Updated on July 09, 2022

Comments

  • sukrama
    sukrama almost 2 years

    I'm using a macbook(MacOS) to connect to a remote Ubuntu server. I copied the public ssh key to the server using ssh-copy-id and checked that the ssh key works on the terminal. When I do ssh [email protected], connection is made without asking for password). However, when I try to connect to the server through Visual Studio Code, VSCode keeps asking for password. Is there a way to fix this?

    Thanks in advance!

  • sukrama
    sukrama over 3 years
    I tried deleting ~/.vscode-server and reinstalling .vscode-server (by opening the remote server on VSCode again). It did not work :( Thanks for the answer though.
  • VonC
    VonC over 3 years
    @sukrama OK. How about the other suggestions on that issue? remote.SSH.useFlock, ` Kill VS Code Server on Host...`, ...
  • sukrama
    sukrama over 3 years
    'Kill VS Code Server on Host' did not work.

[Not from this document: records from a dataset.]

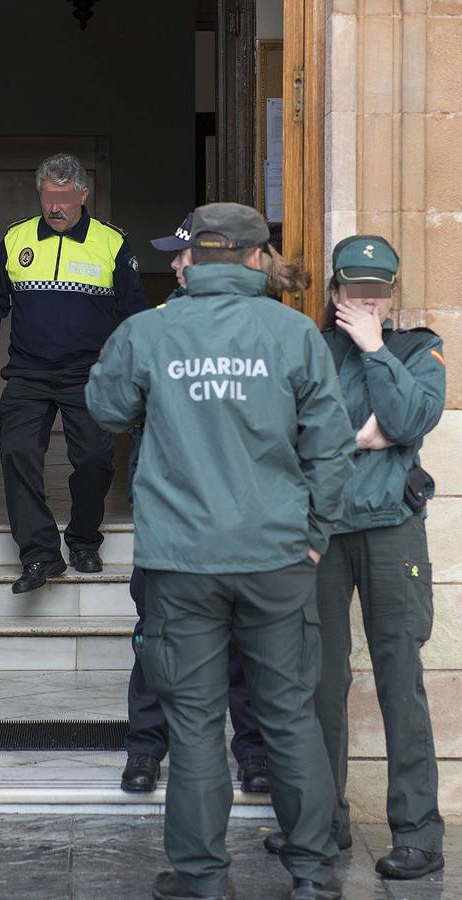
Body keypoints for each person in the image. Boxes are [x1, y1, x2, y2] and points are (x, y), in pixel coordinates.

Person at [86, 202, 356, 900]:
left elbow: (107, 408)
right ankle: (312, 875)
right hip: (278, 558)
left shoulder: (149, 331)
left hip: (181, 563)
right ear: (255, 258)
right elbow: (330, 449)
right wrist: (316, 536)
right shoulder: (295, 335)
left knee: (195, 723)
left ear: (193, 259)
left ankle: (204, 880)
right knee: (290, 716)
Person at [263, 235, 446, 880]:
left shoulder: (418, 348)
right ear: (335, 290)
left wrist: (375, 352)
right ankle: (321, 825)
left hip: (393, 530)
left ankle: (419, 832)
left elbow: (413, 415)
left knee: (401, 679)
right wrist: (365, 437)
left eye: (377, 290)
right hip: (323, 529)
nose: (366, 301)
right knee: (318, 681)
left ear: (392, 294)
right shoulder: (308, 347)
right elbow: (294, 430)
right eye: (354, 289)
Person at [122, 213, 268, 797]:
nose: (174, 265)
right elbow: (117, 405)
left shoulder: (260, 328)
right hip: (170, 513)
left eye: (180, 256)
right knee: (155, 639)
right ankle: (144, 750)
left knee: (245, 643)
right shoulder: (154, 326)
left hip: (240, 512)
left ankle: (253, 753)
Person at [0, 152, 149, 594]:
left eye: (64, 200)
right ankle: (39, 554)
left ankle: (84, 540)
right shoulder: (16, 239)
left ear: (83, 195)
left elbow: (136, 313)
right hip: (28, 372)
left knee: (94, 459)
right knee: (16, 453)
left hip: (88, 374)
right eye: (48, 199)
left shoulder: (110, 243)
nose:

Also, setting remote.SSH.useFlock made the situation worse (VSCode kept asking for password without connecting to server).
  • VonC
    VonC over 3 years
    @sukrama Is your key passphrase-protected?
  • sukrama
    sukrama over 3 years
    No it's not passphrase-protected. I did solve this problem though. It was a problem with ssh key path in config file.
  • VonC
    VonC over 3 years
    @sukrama Great! Well done. I have updated the answer accordingly.
  • Jsl
    Jsl over 3 years
    I had the same problem on Windows and the solution was related to this: superuser.com/questions/1296024/…
  • Taaam
    Taaam about 2 years
    I had a non-standard key name on Mac OS. Running ssh-add /path/to/private/key on the local machine fixed it.